» Fragmento del documento:
══════════
Oficialmente neutral en las dos guerras mundiales del siglo XX, pese a que enviara voluntarios suecos a invadir Rusia bajo bandera nazi, a quienes luego suministraría materias primas, el Museo de la guerra, en Estocolmo, no pierde el tiempo en aspirar simultáneamente a ambos lados del relato: lo primero que uno ve en el recorrido (y qué más clara imagen de su contenido que empezar en la planta tercera e ir bajando) es un diorama, a tamaño real, de unos primates asesinando a otro idéntico a ellos, sin que los uniformes inexistentes difuminen el mensaje: un museo de la guerra es uno acerca de lo más profundo e instintivo de la conducta humana. En una vitrina a escasos metros, justo delante de una ojiva nuclear, una quijada animal de gran tamaño reluce, en su color hueso, entre alfanjes, hachas, puñales, arcos, pistolas y metralletas.
══════════
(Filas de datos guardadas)

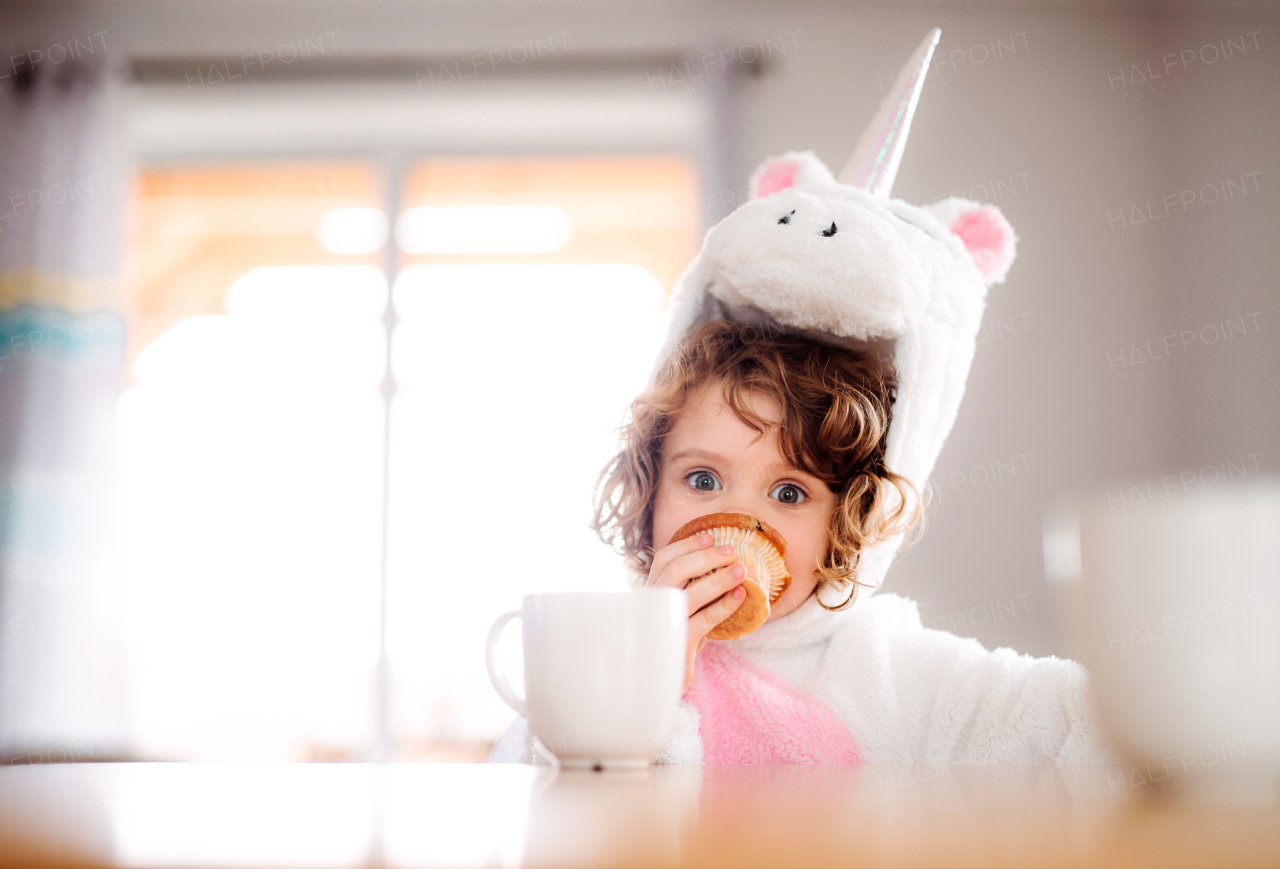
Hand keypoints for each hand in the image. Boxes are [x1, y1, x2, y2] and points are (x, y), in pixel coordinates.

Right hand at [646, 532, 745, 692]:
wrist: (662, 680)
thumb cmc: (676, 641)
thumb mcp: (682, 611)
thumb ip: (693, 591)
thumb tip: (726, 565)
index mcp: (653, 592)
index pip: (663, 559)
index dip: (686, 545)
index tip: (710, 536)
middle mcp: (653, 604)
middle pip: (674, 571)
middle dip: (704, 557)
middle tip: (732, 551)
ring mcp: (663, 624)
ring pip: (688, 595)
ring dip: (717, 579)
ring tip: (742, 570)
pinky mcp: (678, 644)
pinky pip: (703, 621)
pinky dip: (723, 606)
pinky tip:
══════════
» Instrucciones de la tarea:
Responda a estas preguntas sobre el fragmento acerca del Museo de la guerra:
1. ¿En qué ciudad se encuentra el museo?
2. ¿En qué planta comienza el recorrido?
3. ¿Delante de qué objeto está la vitrina con la quijada animal?

» Solución del ejercicio:
1. El museo se encuentra en Estocolmo.
2. El recorrido comienza en la planta tercera.
3. La vitrina está justo delante de una ojiva nuclear.